The woods behind our house were logged not long before we moved here, and as a result there are lots of black birch (Betula lenta) saplings around. Yesterday on my morning walk I spotted this amazing caterpillar eagerly devouring the leaves on one of these saplings:
Caterpillars of this species get to be well over 10 cm long. In the spring they emerge as cecropia moths (Saturniidae: Hyalophora cecropia), which some sources say are the largest moths in North America. Others say the black witch (Erebidae: Ascalapha odorata) is larger, which may be true for adults, but the caterpillars of that species are only up to 7 cm long. Here’s the only adult cecropia I’ve photographed, from over a decade ago:
Just a little farther down the trail, I noticed some black birch leaves containing larvae of Nepticulidae, the family that includes the smallest moths in the world. This one leaf has 14 larvae in it:
If you look closely at the above photo, you can see the bright yellow larvae at the ends of the mines. Here is a close-up of the largest mine:
I believe these are Stigmella corylifoliella or something else in the S. betulicola species group. Here is a moth I reared last year from a similar larva:
This two-millimeter moth would fit on one of the red knobs on the cecropia caterpillar’s back.
Looking at some other mined black birch leaves, I saw that not all of the Stigmella larvae were yellow. Note the nearly colorless one at the bottom of this photo:
Here’s a leaf with only the pale larvae, some of their mines nearly complete:
The pale larvae pretty consistently fill the first part of their mines with frass particles carefully placed in closely spaced, zigzagging arcs, then transition to making a narrow central frass line toward the end of the mine.
Erik van Nieukerken has determined that there are at least six different Stigmella species forming linear mines on birches in North America, and I believe this is one that doesn’t have a name yet. I reared some adults this spring, but I haven’t gotten that far in my photo sorting yet.
I saw some other leafminers and leaftiers on black birch as I continued on my walk, but I didn’t feel moved to photograph these. But then I saw this leaf, and couldn’t resist taking a closer look:
Flipping the leaf over to look at the underside, I saw what was responsible for the little whitish patches. See the elongate object near the tip of the leaf?
Here’s a closer look:
It’s the portable case of a casebearer moth (Coleophoridae: Coleophora), made from a piece cut out from a leaf. In this backlit shot, you can see the larva inside, its head right at the mouth of the case:
A casebearer feeds by attaching the mouth of its case to the underside of a leaf, chewing a hole in the lower epidermis, and mining into the leaf by extending the front of its body out from the case. Well, that’s how older larvae feed; the youngest larvae feed as regular leafminers, their bodies entirely within the mine. The mine is then cut out from the leaf to form the portable case. In the case above, you can see that the larva left the very tips of the leaf serrations unmined. The presence of leaf serrations tells us that the case was cut from the edge of a leaf—in fact, it came from the base of this very leaf.

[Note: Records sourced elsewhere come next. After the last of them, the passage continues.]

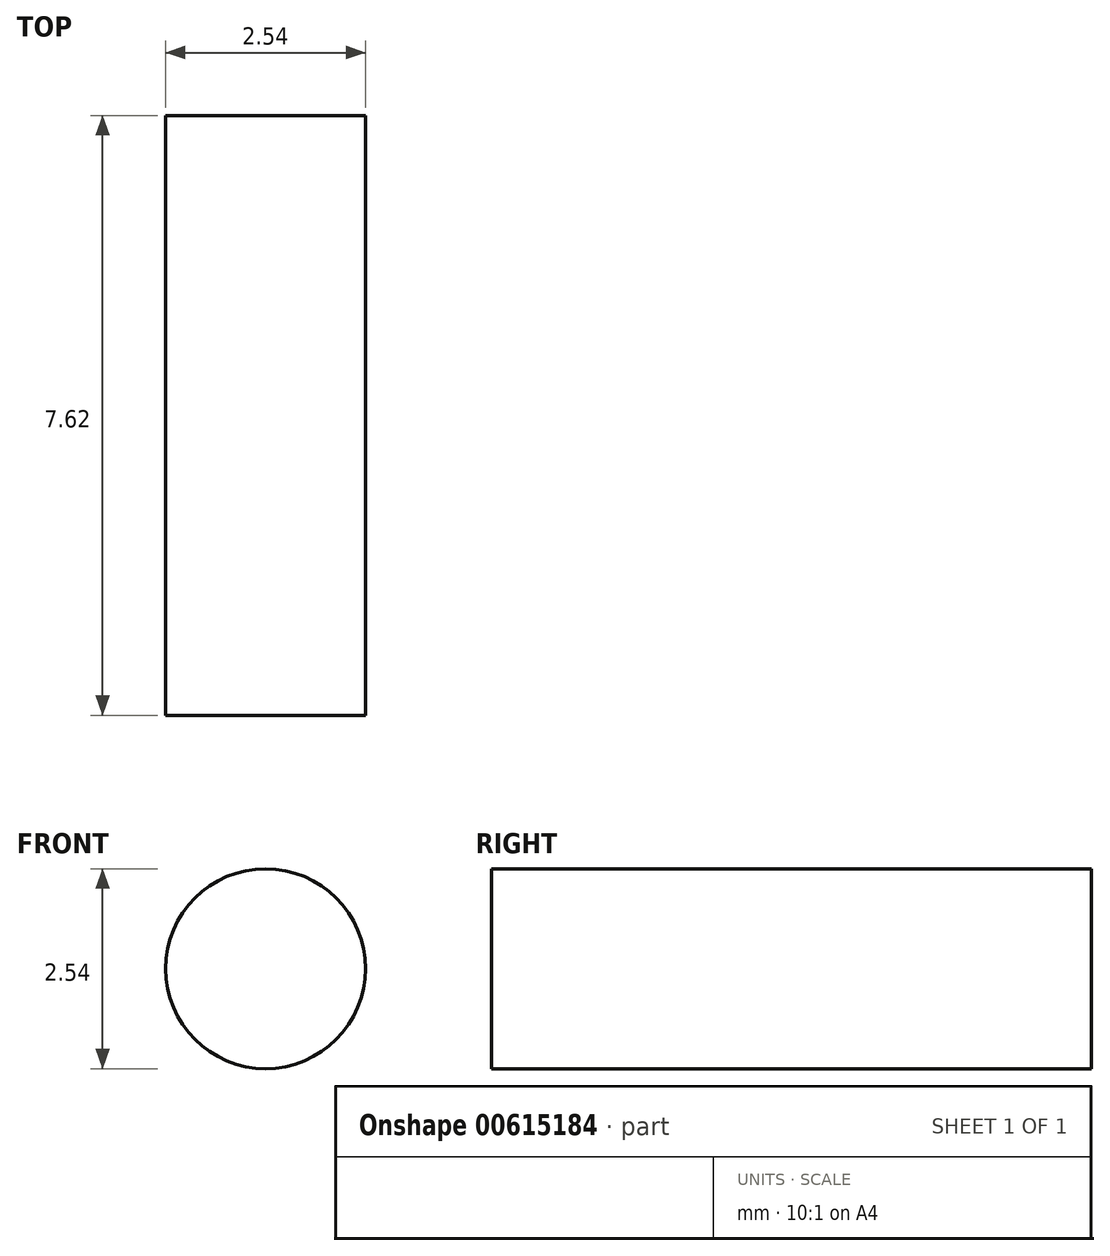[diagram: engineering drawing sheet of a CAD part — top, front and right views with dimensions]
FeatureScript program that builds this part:
annotation { "Feature Type Name" : "Feature", "Feature Type Description" : "" }
export const myFeature = defineFeature(function(context is Context, id is Id, definition is map)
    precondition{}
    {
        {
            var Q0;
            Q0=qCreatedBy(makeId("Front.planeOp"),FACE);
            var sketch = newSketch(context, id + "F0", { "sketchPlane" : qUnion([Q0])});
            skCircle(sketch, "E0", {"center": v(0, 0) * mm, "radius": 1.27 * mm});
            skSolve(sketch);
        }
        {
            var Q0;
            Q0 = qSketchRegion(id + "F0", true);
            extrude(context, id + "F1", {"entities" : qUnion([Q0]), "depth" : 7.62 * mm, "offsetDistance" : 25.4 * mm});
        }
    });
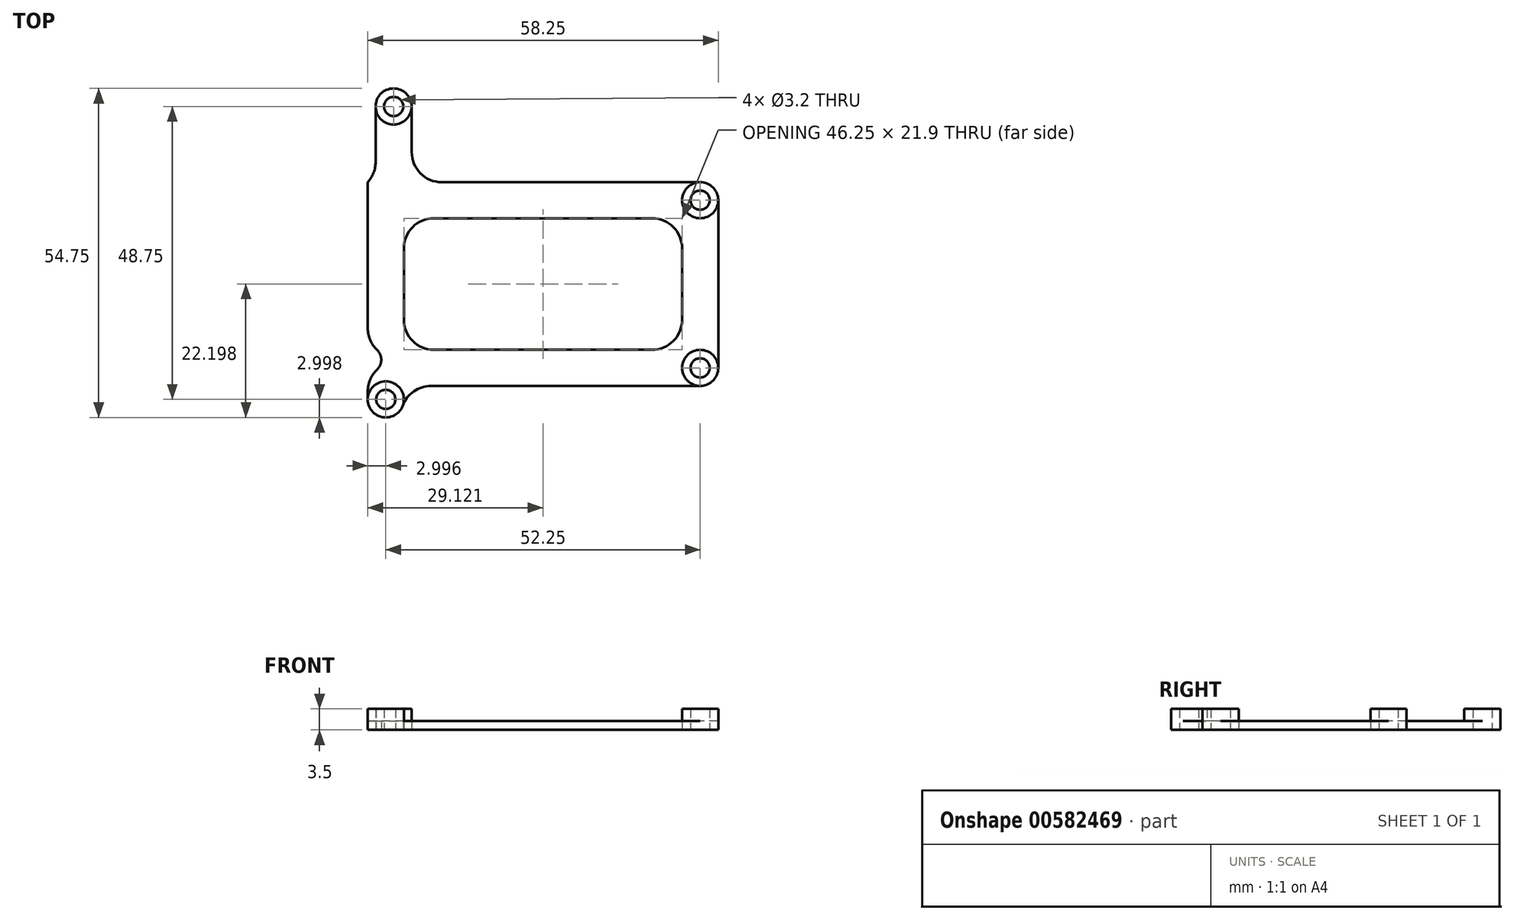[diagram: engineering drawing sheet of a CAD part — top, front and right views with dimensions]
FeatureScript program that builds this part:
annotation { "Feature Type Name" : "Feature", "Feature Type Description" : "" }
export const myFeature = defineFeature(function(context is Context, id is Id, definition is map)
    precondition{}
    {
        {
            var Q0;
            Q0=qCreatedBy(makeId("Top.planeOp"),FACE);
            var sketch = newSketch(context, id + "F0", { "sketchPlane" : qUnion([Q0])});
            skLineSegment(sketch, "E0.bottom", {"start": v(-21.9, 24.36) * mm, "end": v(30.35, 24.36) * mm, "construction": true});
            skLineSegment(sketch, "E0.top", {"start": v(-21.9, -24.4) * mm, "end": v(30.35, -24.4) * mm, "construction": true});
            skLineSegment(sketch, "E0.left", {"start": v(-21.9, 24.36) * mm, "end": v(-21.9, -24.4) * mm, "construction": true});
            skLineSegment(sketch, "E0.right", {"start": v(30.35, 24.36) * mm, "end": v(30.35, -24.4) * mm, "construction": true});
            skLineSegment(sketch, "E1", {"start": v(27.28, -19.14) * mm, "end": v(31.82, -19.14) * mm, "construction": true});
            skLineSegment(sketch, "E2", {"start": v(26.18, 8.76) * mm, "end": v(34.25, 8.76) * mm, "construction": true});
            skCircle(sketch, "E3", {"center": v(30.35, 8.76) * mm, "radius": 1.6 * mm});
            skCircle(sketch, "E4", {"center": v(30.35, -19.14) * mm, "radius": 1.6 * mm});
            skCircle(sketch, "E5", {"center": v(-21.9, -24.4) * mm, "radius": 1.6 * mm});
            skPoint(sketch, "E6.rect.middle", {"position": v(-21.9, 0) * mm});
            skLineSegment(sketch, "E7.bottom", {"start": v(30.35, 11.76) * mm, "end": v(-24.9, 11.76) * mm});
            skLineSegment(sketch, "E7.top", {"start": v(30.35, -22.14) * mm, "end": v(-18.9, -22.14) * mm});
            skLineSegment(sketch, "E7.left", {"start": v(33.35, 8.76) * mm, "end": v(33.35, -19.14) * mm});
            skLineSegment(sketch, "E7.right", {"start": v(-18.9, 11.76) * mm, "end": v(-18.9, -22.14) * mm});
            skLineSegment(sketch, "E8.bottom", {"start": v(-18.9, 5.76) * mm, "end": v(27.35, 5.76) * mm});
            skLineSegment(sketch, "E8.top", {"start": v(-18.9, -16.14) * mm, "end": v(27.35, -16.14) * mm});
            skLineSegment(sketch, "E8.left", {"start": v(-18.9, 5.76) * mm, "end": v(-18.9, -16.14) * mm});
            skLineSegment(sketch, "E8.right", {"start": v(27.35, 5.76) * mm, "end": v(27.35, -16.14) * mm});
            skCircle(sketch, "E9", {"center": v(-21.9, -24.4) * mm, "radius": 3 * mm});
            skCircle(sketch, "E10", {"center": v(30.35, 8.76) * mm, "radius": 3 * mm});
            skCircle(sketch, "E11", {"center": v(30.35, -19.14) * mm, "radius": 3 * mm});
            skLineSegment(sketch, "E12", {"start": v(-20.6, 24.36) * mm, "end": v(-20.6, 34.98) * mm, "construction": true});
            skCircle(sketch, "E13", {"center": v(-20.6, 24.36) * mm, "radius": 1.6 * mm});
            skPoint(sketch, "E14.orphan", {"position": v(-24.9, 28.63) * mm});
            skLineSegment(sketch, "E15.trimOffspring", {"start": v(-18.9, 11.76) * mm, "end": v(-18.9, -24.4) * mm});
            skPoint(sketch, "E6.rect.left.start.orphan", {"position": v(-18.9, 28.63) * mm});
            skCircle(sketch, "E16", {"center": v(-20.6, 24.36) * mm, "radius": 3 * mm});
            skLineSegment(sketch, "E17.top", {"start": v(-23.6, 11.76) * mm, "end": v(-17.6, 11.76) * mm});
            skLineSegment(sketch, "E17.left", {"start": v(-23.6, 24.36) * mm, "end": v(-23.6, 11.76) * mm});
            skLineSegment(sketch, "E17.right", {"start": v(-17.6, 24.36) * mm, "end": v(-17.6, 11.76) * mm});
            skLineSegment(sketch, "E18", {"start": v(-24.9, -24.4) * mm, "end": v(-24.9, -20.04) * mm});
            skPoint(sketch, "E19.orphan", {"position": v(-24.9, -28.63) * mm});
            skPoint(sketch, "E20.orphan", {"position": v(-18.9, -28.63) * mm});
            skArc(sketch, "E21", {"start": v(-24.9, -20.04) * mm, "mid": v(-22.65, -17.8) * mm, "end": v(-24.9, -15.54) * mm});
            skLineSegment(sketch, "E22.trimOffspring", {"start": v(-24.9, -15.54) * mm, "end": v(-24.9, 11.76) * mm});
            skLineSegment(sketch, "E23", {"start": v(-24.9, -17.8) * mm, "end": v(-26, -17.8) * mm, "construction": true});
            skLineSegment(sketch, "E24", {"start": v(-21.9, -21.4) * mm, "end": v(-27.02, -21.4) * mm, "construction": true});
            skSolve(sketch);
        }
        {
            var Q0;
            {var subQ8=sQuery(id+"F0.wireOp",EDGE,"E8.left");Q0=makeQuery(id+"F0.imprint","IMPRINT",FACE,{"disambiguationData":[TD([[makeQuery(id+"F0.imprint","IMPRINT",EDGE,{"derivedFrom":subQ8}),-1.0]])]});}
            var Q1;
            {var subQ9=sQuery(id+"F0.wireOp",EDGE,"E8.bottom");Q1=makeQuery(id+"F0.imprint","IMPRINT",FACE,{"disambiguationData":[TD([[makeQuery(id+"F0.imprint","IMPRINT",EDGE,{"derivedFrom":subQ9}),1.0]])]});}
            var Q2;
            Q2=makeQuery(id+"F0.imprint","IMPRINT",FACE,{"disambiguationData":[TD([[makeQuery(id+"F0.imprint","IMPRINT",EDGE,{"derivedFrom":sQuery(id+"F0.wireOp",EDGE,"617df2c3-c054-49b6-bbc8-ea8e598be705")}),-1.0]])]});
            var Q3;
            Q3=makeQuery(id+"F0.imprint","IMPRINT",FACE,{"disambiguationData":[TD([[makeQuery(id+"F0.imprint","IMPRINT",EDGE,{"derivedFrom":sQuery(id+"F0.wireOp",EDGE,"E5")}),-1.0]])]});
            var Q4;
            Q4=makeQuery(id+"F0.imprint","IMPRINT",FACE,{"disambiguationData":[TD([[makeQuery(id+"F0.imprint","IMPRINT",EDGE,{"derivedFrom":sQuery(id+"F0.wireOp",EDGE,"E4")}),-1.0]])]});
            var Q5;
            Q5=makeQuery(id+"F0.imprint","IMPRINT",FACE,{"disambiguationData":[TD([[makeQuery(id+"F0.imprint","IMPRINT",EDGE,{"derivedFrom":sQuery(id+"F0.wireOp",EDGE,"E3")}),-1.0]])]});
            var Q6;
            {var subQ0=sQuery(id+"F0.wireOp",EDGE,"E17.left");var subQ1=sQuery(id+"F0.wireOp",EDGE,"E16");var subQ2=makeQuery(id+"F0.imprint","INTERSECT",VERTEX,{"derivedFrom":[subQ1,subQ0]});Q6=makeQuery(id+"F0.imprint","IMPRINT",FACE,{"disambiguationData":[TD([[makeQuery(id+"F0.imprint","IMPRINT",EDGE,{"disambiguationData":[TD([[subQ2,-1.0]])],"derivedFrom":subQ1}),-1.0]])]});}
            var Q7;
            Q7=makeQuery(id+"F0.imprint","IMPRINT",FACE,{"disambiguationData":[TD([[makeQuery(id+"F0.imprint","IMPRINT",EDGE,{"derivedFrom":sQuery(id+"F0.wireOp",EDGE,"E13")}),-1.0]])]});
            var Q8;
            {var subQ1=sQuery(id+"F0.wireOp",EDGE,"E7.bottom");var subQ10=sQuery(id+"F0.wireOp",EDGE,"E6.rect.right");var subQ12=makeQuery(id+"F0.imprint","INTERSECT",VERTEX,{"derivedFrom":[subQ10,subQ1]});Q8=makeQuery(id+"F0.imprint","IMPRINT",FACE,{"disambiguationData":[TD([[makeQuery(id+"F0.imprint","IMPRINT",EDGE,{"disambiguationData":[TD([[subQ12,-1.0]])],"derivedFrom":subQ10}),1.0]])]});}
            var Q9;
            {var subQ10=sQuery(id+"F0.wireOp",EDGE,"E18");Q9=makeQuery(id+"F0.imprint","IMPRINT",FACE,{"disambiguationData":[TD([[makeQuery(id+"F0.imprint","IMPRINT",EDGE,{"derivedFrom":subQ10}),-1.0]])]});}
            extrude(context, id + "F1", {"entities" : qUnion([Q0, Q1, Q2, Q3, Q4, Q5, Q6, Q7, Q8, Q9]), "depth" : 1.5 * mm});
        }
        {
            var Q0;
            Q0=makeQuery(id+"F0.imprint","IMPRINT",FACE,{"disambiguationData":[TD([[makeQuery(id+"F0.imprint","IMPRINT",EDGE,{"derivedFrom":sQuery(id+"F0.wireOp",EDGE,"E5")}),-1.0]])]});
            var Q1;
            Q1=makeQuery(id+"F0.imprint","IMPRINT",FACE,{"disambiguationData":[TD([[makeQuery(id+"F0.imprint","IMPRINT",EDGE,{"derivedFrom":sQuery(id+"F0.wireOp",EDGE,"E3")}),-1.0]])]});
            var Q2;
            Q2=makeQuery(id+"F0.imprint","IMPRINT",FACE,{"disambiguationData":[TD([[makeQuery(id+"F0.imprint","IMPRINT",EDGE,{"derivedFrom":sQuery(id+"F0.wireOp",EDGE,"E4")}),-1.0]])]});
            var Q3;
            Q3=makeQuery(id+"F0.imprint","IMPRINT",FACE,{"disambiguationData":[TD([[makeQuery(id+"F0.imprint","IMPRINT",EDGE,{"derivedFrom":sQuery(id+"F0.wireOp",EDGE,"E13")}),-1.0]])]});
            extrude(context, id + "F2", {"entities" : qUnion([Q0, Q1, Q2, Q3]), "operationType" : NewBodyOperationType.ADD, "depth" : 3.5 * mm});
        }
        {
            var Q0;
            Q0=makeQuery(id+"F1.opExtrude","SWEPT_EDGE",EDGE,{"disambiguationData":[OSD([sQuery(id+"F0.wireOp",EDGE,"E7.right"),sQuery(id+"F0.wireOp",EDGE,"E8.bottom"),sQuery(id+"F0.wireOp",EDGE,"E8.left")])]});
            var Q1;
            Q1=makeQuery(id+"F1.opExtrude","SWEPT_EDGE",EDGE,{"disambiguationData":[OSD([sQuery(id+"F0.wireOp",EDGE,"E7.right"),sQuery(id+"F0.wireOp",EDGE,"E8.top"),sQuery(id+"F0.wireOp",EDGE,"E8.left")])]});
            var Q2;
            Q2=makeQuery(id+"F1.opExtrude","SWEPT_EDGE",EDGE,{"disambiguationData":[OSD([sQuery(id+"F0.wireOp",EDGE,"E8.bottom"),sQuery(id+"F0.wireOp",EDGE,"E8.right")])]});
            var Q3;
            Q3=makeQuery(id+"F1.opExtrude","SWEPT_EDGE",EDGE,{"disambiguationData":[OSD([sQuery(id+"F0.wireOp",EDGE,"E8.top"),sQuery(id+"F0.wireOp",EDGE,"E8.right")])]});
            var Q4;
            Q4=makeQuery(id+"F1.opExtrude","SWEPT_EDGE",EDGE,{"disambiguationData":[OSD([sQuery(id+"F0.wireOp",EDGE,"E7.bottom"),sQuery(id+"F0.wireOp",EDGE,"E17.top"),sQuery(id+"F0.wireOp",EDGE,"E17.right")])]});
            var Q5;
            Q5=makeQuery(id+"F1.opExtrude","SWEPT_EDGE",EDGE,{"disambiguationData":[OSD([sQuery(id+"F0.wireOp",EDGE,"E7.bottom"),sQuery(id+"F0.wireOp",EDGE,"E17.top"),sQuery(id+"F0.wireOp",EDGE,"E17.left")])]});
            var Q6;
            Q6=makeQuery(id+"F1.opExtrude","SWEPT_EDGE",EDGE,{"disambiguationData":[OSD([sQuery(id+"F0.wireOp",EDGE,"E7.top"),sQuery(id+"F0.wireOp",EDGE,"E15.trimOffspring")])]});
            fillet(context, id + "F3", {"entities" : qUnion([Q0, Q1, Q2, Q3, Q4, Q5, Q6]), "radius" : 5 * mm, "tangentPropagation" : true, "allowEdgeOverflow" : false});
        }
        {
            var Q0;
            Q0=makeQuery(id+"F1.opExtrude","SWEPT_EDGE",EDGE,{"disambiguationData":[OSD([sQuery(id+"F0.wireOp",EDGE,"E21"),sQuery(id+"F0.wireOp",EDGE,"E22.trimOffspring")])]});
            var Q1;
            Q1=makeQuery(id+"F1.opExtrude","SWEPT_EDGE",EDGE,{"disambiguationData":[OSD([sQuery(id+"F0.wireOp",EDGE,"E18"),sQuery(id+"F0.wireOp",EDGE,"E21")])]});
            fillet(context, id + "F4", {"entities" : qUnion([Q0, Q1]), "radius" : 5 * mm, "tangentPropagation" : true, "allowEdgeOverflow" : false});
        }
    });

The photo above shows the underside of the leaf, and you can see that there is something projecting from the left edge of the missing leaf piece. This is a smaller case that the larva abandoned when it mined into the leaf to create the case that it is currently wearing. And where did that case come from? I surveyed the various holes in the leaf (most of which were not made by this larva) in search of one the right size and shape. I knew I had found the right one when I saw that it, too, had a smaller abandoned case attached to it!
This one was just a millimeter long. To the right of it, you can see a tiny mine the larva made while living in this case; the entrance hole is in the lower right corner. The origin of this original case appears to be a nearby hole that is visible in this zoomed-out view (which shows several more mines made by the young larva before cutting its third case):
Five Coleophora species are known to mine birch leaves, but taking this one’s habits into account I can rule some of these out. I suspect it is C. lentella, which happens to be the only one of the five that has been reported from black birch (and its name is a reference to this host, Betula lenta). It might turn out to be C. comptoniella, though; if so, it will make yet another, much larger case after overwintering. Of the five birch feeders, I have so far only reared C. serratella:
I found another larva of the same type on another leaf of the same sapling. This one was wandering in search of a new feeding site:
I’m going to attempt to rear these, but I’ll be more likely to succeed if I can find more in the spring.